Keamogetswe Seemela was always fascinated by aeroplanes, but she never dreamt of flying in one that she helped build from scratch.
Seemela, 15, a grade 10 pupil at Hoërskool Noordheuwel in Krugersdorp on the West Rand, was one of the 20 South African teenagers who knew nothing about aviation, but managed to assemble an aeroplane just from reading an engineering manual.
Most of these teenagers had never been in a plane before, but they built a perfect one that is currently flying to Cairo from Cape Town.
“My job was to build the wings, centre fuselage, the horizontal and vertical stabilisers. We were given one day to study the manual, however, the engineers were very supportive,” she said.
Seemela knew about the project when the U-Dream Global team came to their school and told them to send short videos explaining why they should be chosen for the project.
“I nearly missed the deadline, but after a week I was excited when U-Dream Global team chose me out of thousands hopefuls who wanted to be part of the project,” she said.
“I was a normal teenager who knew nothing about aviation, but I was looking forward to learning a lot about this industry. I had always been interested in flying in a plane, but now I even got to fly outside the country,” she said.
Seemela was a passenger in the plane which was flown by professional pilots from Cape Town to Luderitz in Namibia then to Windhoek and Victoria Falls before returning home on a commercial flight.
U-Dream Global was founded by teenager Megan Werner, 17, and is aimed for young people to pursue career in innovation, technology and entrepreneurship. The teenagers built the plane under the watchful eye of the Airplane factory, U-Dream mentors and Denel Aviation.

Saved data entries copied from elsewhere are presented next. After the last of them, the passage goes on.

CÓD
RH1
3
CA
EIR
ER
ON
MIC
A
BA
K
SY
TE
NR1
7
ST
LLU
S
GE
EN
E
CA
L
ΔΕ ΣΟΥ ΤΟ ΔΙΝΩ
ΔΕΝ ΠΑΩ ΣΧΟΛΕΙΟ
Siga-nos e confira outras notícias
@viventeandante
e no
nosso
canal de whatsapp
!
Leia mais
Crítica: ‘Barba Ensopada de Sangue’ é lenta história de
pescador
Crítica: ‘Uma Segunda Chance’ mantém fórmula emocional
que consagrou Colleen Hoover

Bromley Moyo, 18, from Kempton Park, a second year student at Denel Aviation, built the vertical and horizontal stabiliser.

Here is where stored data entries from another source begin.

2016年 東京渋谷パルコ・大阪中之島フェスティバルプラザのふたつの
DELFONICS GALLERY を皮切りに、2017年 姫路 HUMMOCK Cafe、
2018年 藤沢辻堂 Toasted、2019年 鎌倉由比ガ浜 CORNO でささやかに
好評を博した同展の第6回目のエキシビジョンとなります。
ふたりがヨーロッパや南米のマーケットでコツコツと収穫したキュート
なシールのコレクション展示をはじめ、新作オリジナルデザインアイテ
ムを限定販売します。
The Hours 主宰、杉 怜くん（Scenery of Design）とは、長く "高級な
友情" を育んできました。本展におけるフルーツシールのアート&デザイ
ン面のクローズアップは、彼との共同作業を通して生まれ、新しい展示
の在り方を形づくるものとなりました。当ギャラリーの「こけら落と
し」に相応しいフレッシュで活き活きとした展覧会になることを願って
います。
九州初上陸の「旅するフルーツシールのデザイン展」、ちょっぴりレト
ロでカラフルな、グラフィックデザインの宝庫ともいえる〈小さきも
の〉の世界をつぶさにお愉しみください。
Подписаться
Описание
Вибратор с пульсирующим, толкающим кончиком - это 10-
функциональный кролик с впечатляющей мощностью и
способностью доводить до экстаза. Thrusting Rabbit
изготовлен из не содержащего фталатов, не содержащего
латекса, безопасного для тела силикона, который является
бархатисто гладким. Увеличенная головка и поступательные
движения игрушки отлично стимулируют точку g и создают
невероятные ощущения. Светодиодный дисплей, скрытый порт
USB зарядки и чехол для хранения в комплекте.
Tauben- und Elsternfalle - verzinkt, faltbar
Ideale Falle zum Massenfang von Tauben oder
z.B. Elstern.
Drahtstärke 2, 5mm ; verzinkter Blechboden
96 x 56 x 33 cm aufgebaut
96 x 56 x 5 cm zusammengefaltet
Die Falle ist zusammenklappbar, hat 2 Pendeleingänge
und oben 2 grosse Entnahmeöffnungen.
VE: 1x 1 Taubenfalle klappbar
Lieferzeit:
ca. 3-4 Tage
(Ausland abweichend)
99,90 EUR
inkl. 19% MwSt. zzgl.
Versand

“The target was for us to build the plane in three weeks time, but we completed everything within two weeks. I can’t describe how I felt when I saw our plane take off. I have learnt that nothing stays a dream,” she said.
Another teenager Vanessa Damari, 16, a pupil at Rhodesfield Technical High in Kempton Park, who built a vertical stabiliser and a centre fuselage, said the experience has been amazing.
“I have achieved my dream in a short period of time. I remember when they first flew us to Mossel Bay for the unveiling of our plane. I was very scared, but the second trip was much better,” she said.
The teenagers’ next trips will be to Likoma, Zanzibar, Arusha, Nairobi, Lalibela, Asmara, Aswan and then Cairo.